**WHAT YOU NEED TO DO**
Scan the lines below for the string "CROSS" and copy every one that has it.

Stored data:
Start of Block

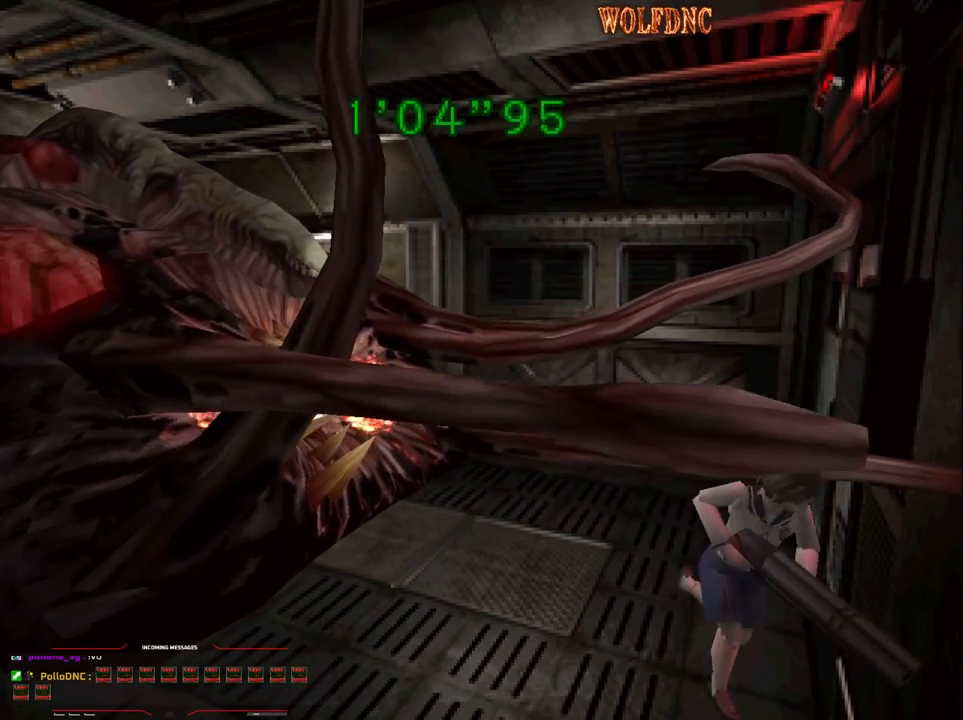
{"buttons": ["SQUARE", "DPAD_UP", "DPAD_RIGHT"], "events": [[83, "DPAD_LEFT", "up"], [183, "DPAD_RIGHT", "down"], [317, "DPAD_RIGHT", "up"], [467, "DPAD_RIGHT", "down"]]}
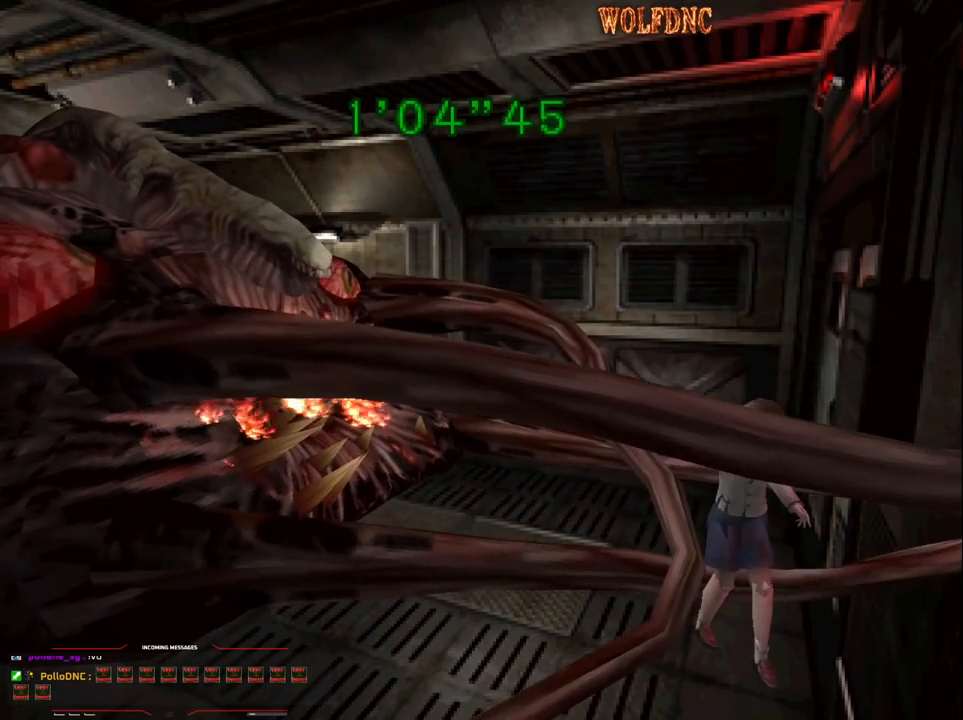
{"buttons": ["SQUARE", "DPAD_UP"], "events": [[67, "DPAD_RIGHT", "up"], [100, "DPAD_LEFT", "down"], [300, "DPAD_LEFT", "up"], [333, "CROSS", "down"], [483, "CROSS", "up"]]}
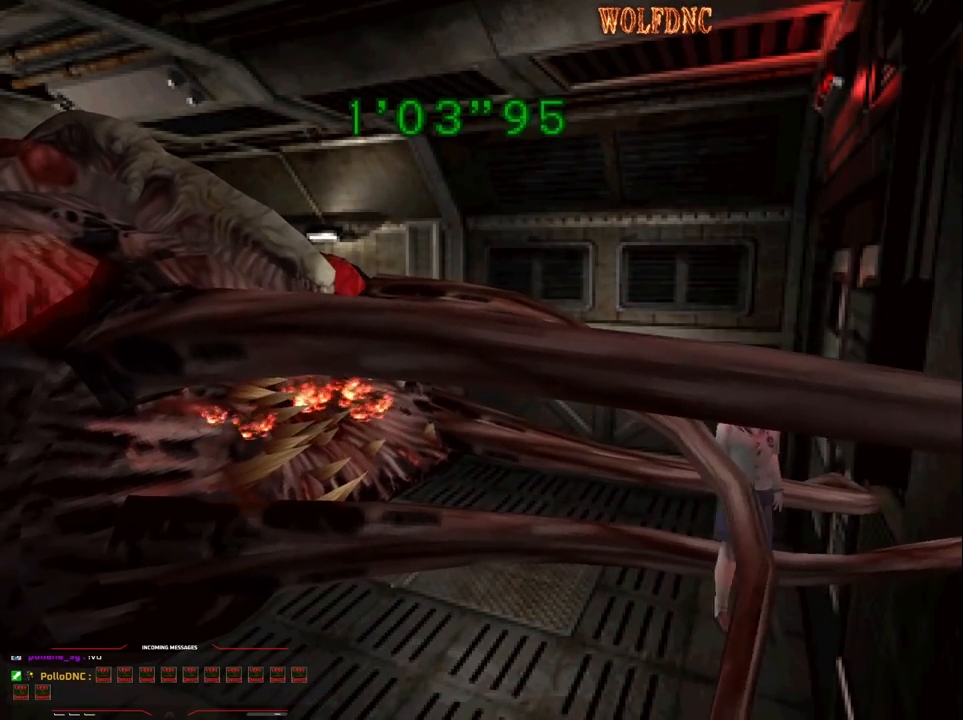
{"buttons": ["SQUARE", "DPAD_UP", "DPAD_LEFT"], "events": [[67, "CROSS", "down"], [217, "CROSS", "up"], [300, "DPAD_LEFT", "down"]]}
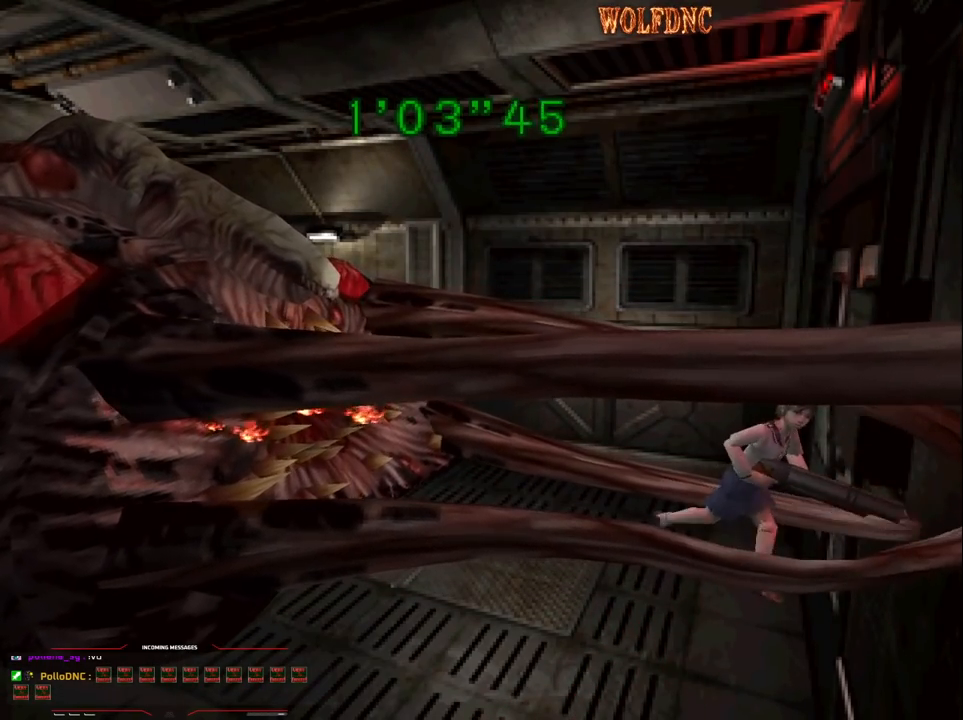
{"buttons": ["SQUARE", "DPAD_UP", "DPAD_LEFT"], "events": [[50, "DPAD_LEFT", "up"], [233, "DPAD_RIGHT", "down"], [367, "DPAD_RIGHT", "up"], [467, "DPAD_LEFT", "down"]]}
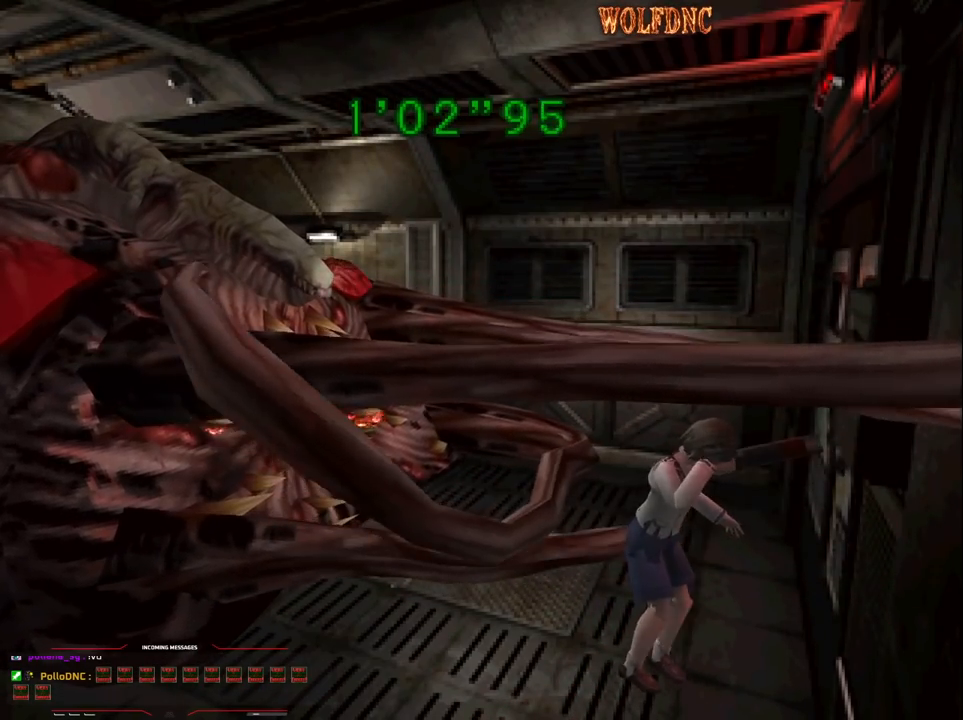
{"buttons": ["SQUARE", "DPAD_UP", "DPAD_LEFT"], "events": [[200, "DPAD_LEFT", "up"], [383, "DPAD_LEFT", "down"]]}
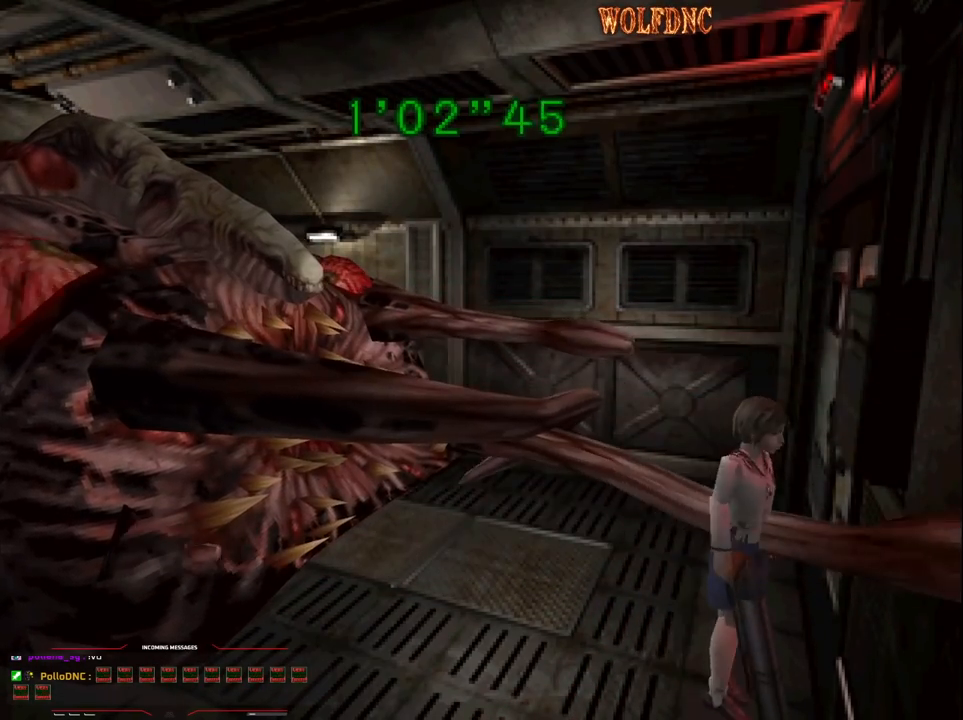
{"buttons": [], "events": [[267, "CIRCLE", "down"], [317, "DPAD_LEFT", "up"], [450, "CIRCLE", "up"], [450, "DPAD_UP", "up"], [450, "SQUARE", "up"]]}
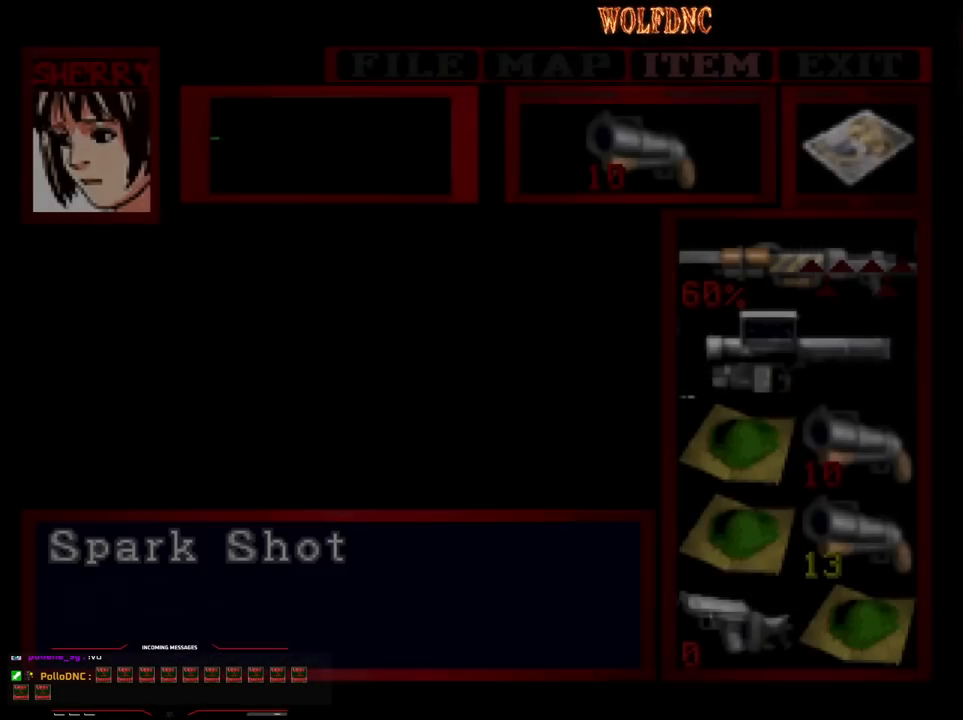
{"buttons": ["SQUARE", "DPAD_UP", "DPAD_LEFT"], "events": [[183, "CIRCLE", "down"], [233, "CIRCLE", "up"], [283, "DPAD_LEFT", "down"], [317, "SQUARE", "down"], [367, "DPAD_UP", "down"]]}
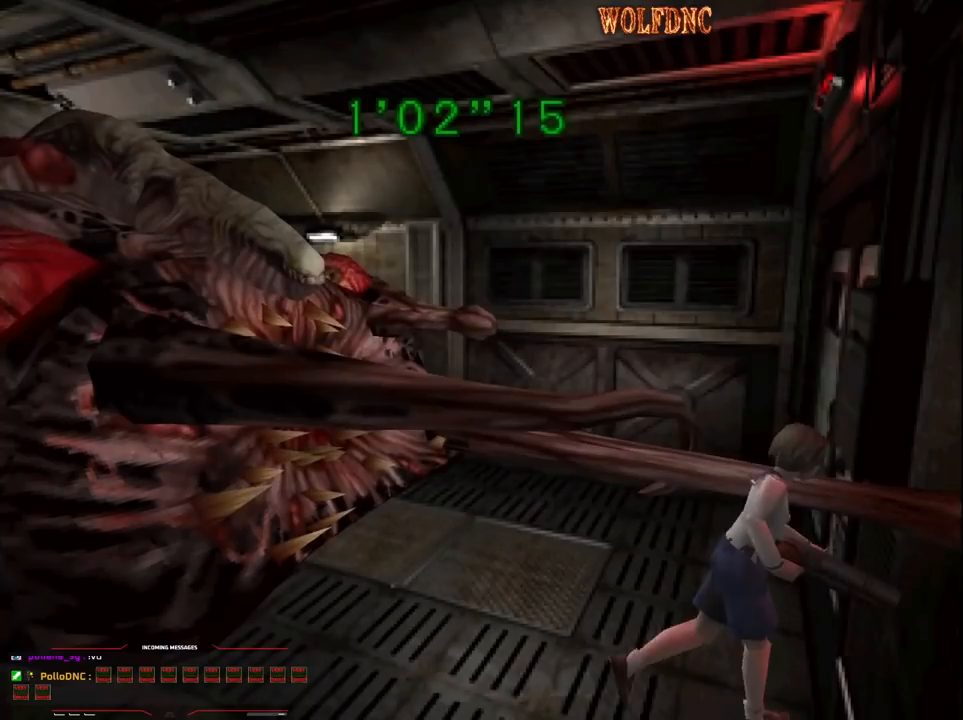
{"buttons": ["R1", "DPAD_LEFT"], "events": [[17, "R1", "down"], [100, "DPAD_LEFT", "up"], [100, "DPAD_UP", "up"], [150, "SQUARE", "up"], [250, "DPAD_LEFT", "down"]]}
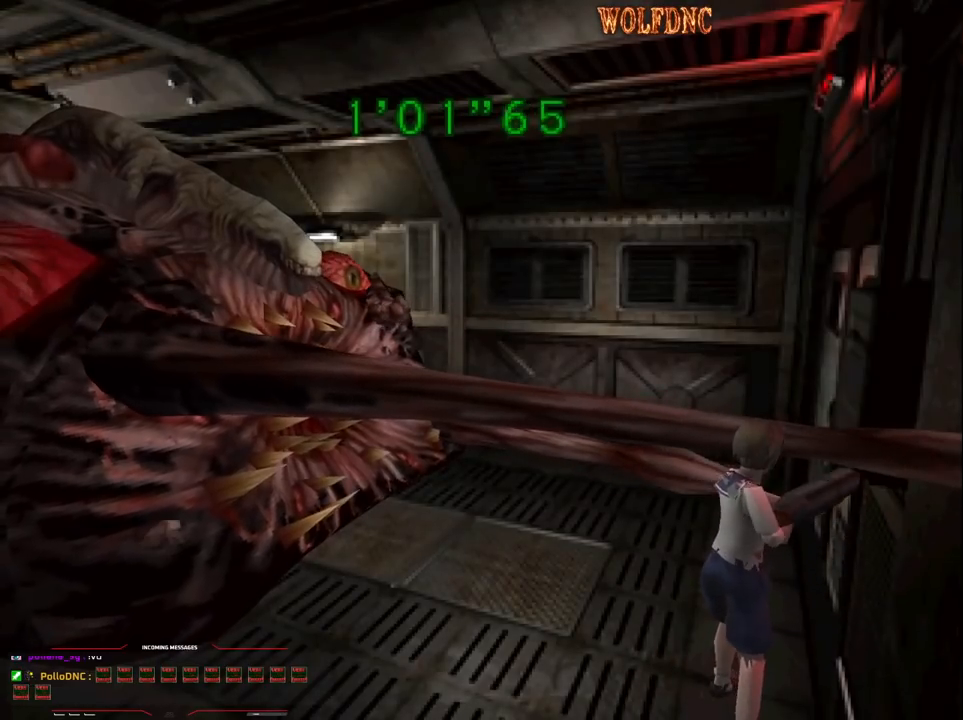
{"buttons": ["R1", "DPAD_LEFT"], "events": []}
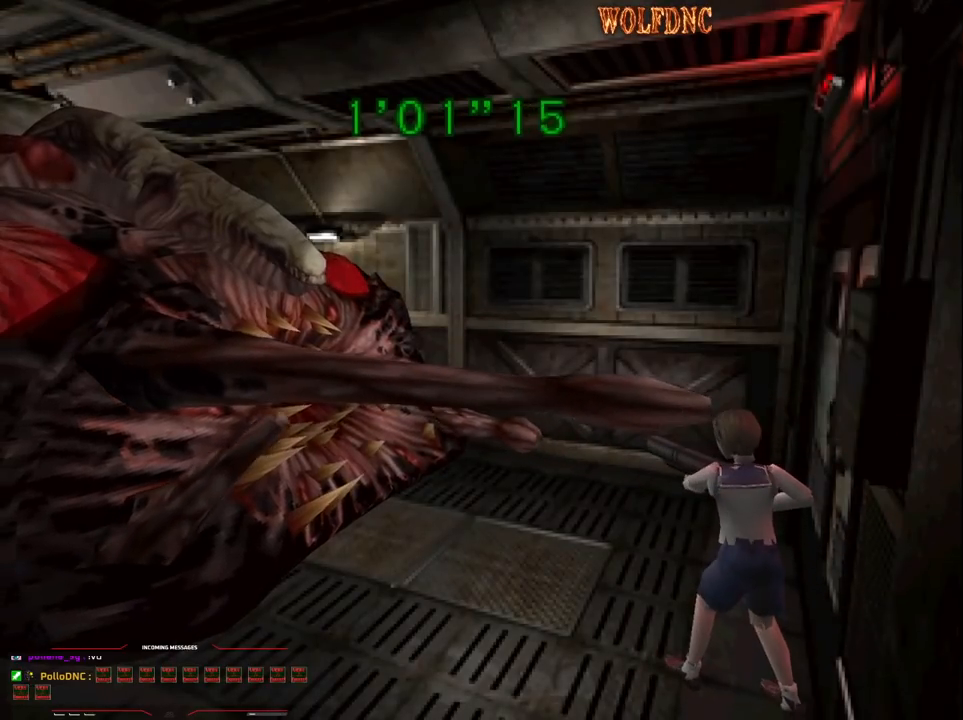
{"buttons": ["CROSS", "R1"], "events": [[50, "CROSS", "down"], [50, "DPAD_LEFT", "up"], [183, "R1", "up"], [233, "R1", "down"], [283, "R1", "up"], [317, "R1", "down"], [367, "R1", "up"], [417, "R1", "down"]]}
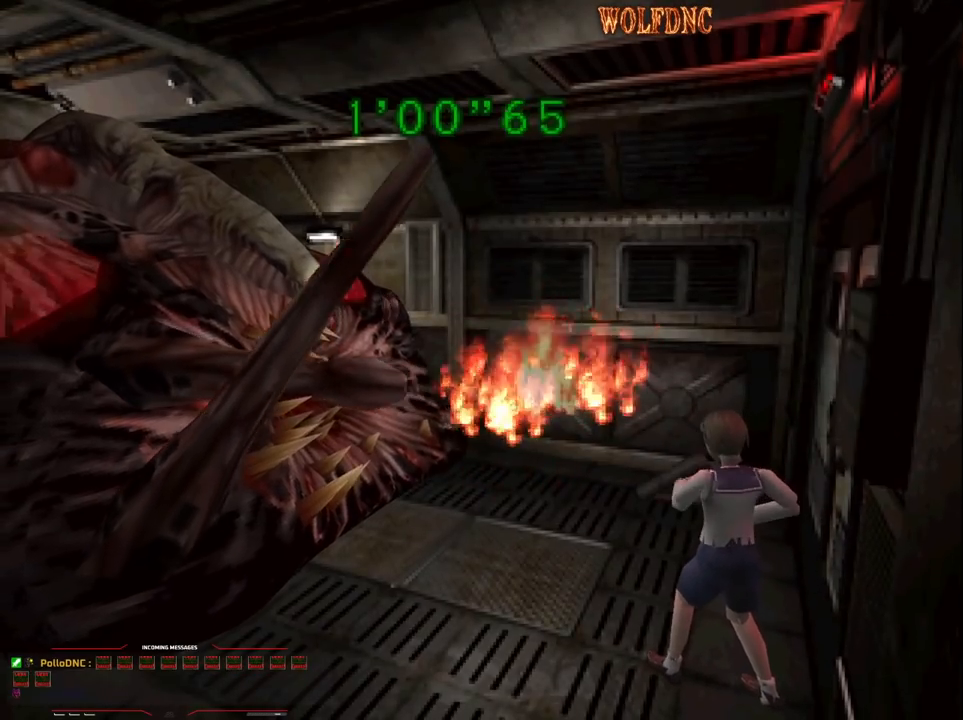
{"buttons": ["CROSS", "R1", "DPAD_LEFT"], "events": [[67, "DPAD_LEFT", "down"]]}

End of Block

**COMPLETED TASK**
{"buttons": ["SQUARE", "DPAD_UP"], "events": [[67, "DPAD_RIGHT", "up"], [100, "DPAD_LEFT", "down"], [300, "DPAD_LEFT", "up"], [333, "CROSS", "down"], [483, "CROSS", "up"]]}
{"buttons": ["SQUARE", "DPAD_UP", "DPAD_LEFT"], "events": [[67, "CROSS", "down"], [217, "CROSS", "up"], [300, "DPAD_LEFT", "down"]]}
{"buttons": ["CROSS", "R1"], "events": [[50, "CROSS", "down"], [50, "DPAD_LEFT", "up"], [183, "R1", "up"], [233, "R1", "down"], [283, "R1", "up"], [317, "R1", "down"], [367, "R1", "up"], [417, "R1", "down"]]}
{"buttons": ["CROSS", "R1", "DPAD_LEFT"], "events": [[67, "DPAD_LEFT", "down"]]}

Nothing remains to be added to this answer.